Scivolano al di sotto della parità gli altri protagonisti del settore bancario, tornano le vendite sui petroliferi. Arretrano di oltre il 2% Campari e Mondadori.

Un piccolo temporale estivo si è abbattuto questo pomeriggio sui mercati azionari, a partire da quelli europei che dopo aver trascorso la mattinata in lieve calo, hanno accelerato al ribasso i seguito all’avvio degli scambi a Wall Street. I principali indici americani infatti hanno tentato di spingersi in avanti nelle battute iniziali, incoraggianti anche dalle positive indicazioni del Chicago PMI. salito più del previsto. A far indietreggiare i listini però è stato il dato sulla fiducia dei consumatori, scesa a 49,3 punti a giugno, rispetto ai 55,1 previsti dal mercato. Tanto è bastato per spingere al ribasso Wall Street dove il Dow Jones e l’S&P500 arretrano di oltre un punto, mentre si difende meglio il Nasdaq Composite, con un calo più contenuto dello 0,46%. Il bilancio è ancora più pesante in Europa dove il Ftse100 perde l’1,2%, preceduto dal Dax30 e dal Cac40 che flettono dell’1,52% e dell’1,83%. A mostrare maggiore forza relativa è Piazza Affari che dopo aver performato meno bene degli altri ieri, si riscatta oggi con una flessione più contenuta che porta l’indice Ftse Mib a limitare i danni allo 0,44%, in area 19.000. Si mantengono in netta controtendenza Banco Popolare e Monte Paschi che viaggiano in rally del 4,96% e del 3,9%, grazie alla promozione di Hsbc.
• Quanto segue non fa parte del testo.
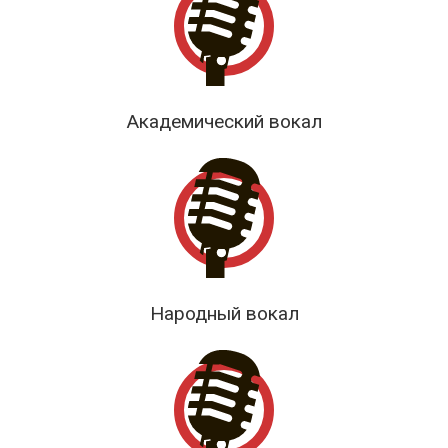
Академический вокал
Народный вокал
In guadagno anche Banca Popolare di Milano e Mediobanca, che si apprezzano del 2,12% e dello 0,4%, mentre passano al di sotto della parità Unicredit e Ubi banca, con un calo dello 0,38% e dello 0,64%, ma è ancora più gravoso il bilancio di Intesa Sanpaolo che flette dell’1,6%. Il ritorno dei prezzi del petrolio sotto quota 70 dollari al barile fa riapparire il segno meno davanti ai titoli del settore oil, con Eni in rosso dello 0,3%, preceduto da Saipem e da Tenaris che arretrano dello 0,5% e dell’1,42%.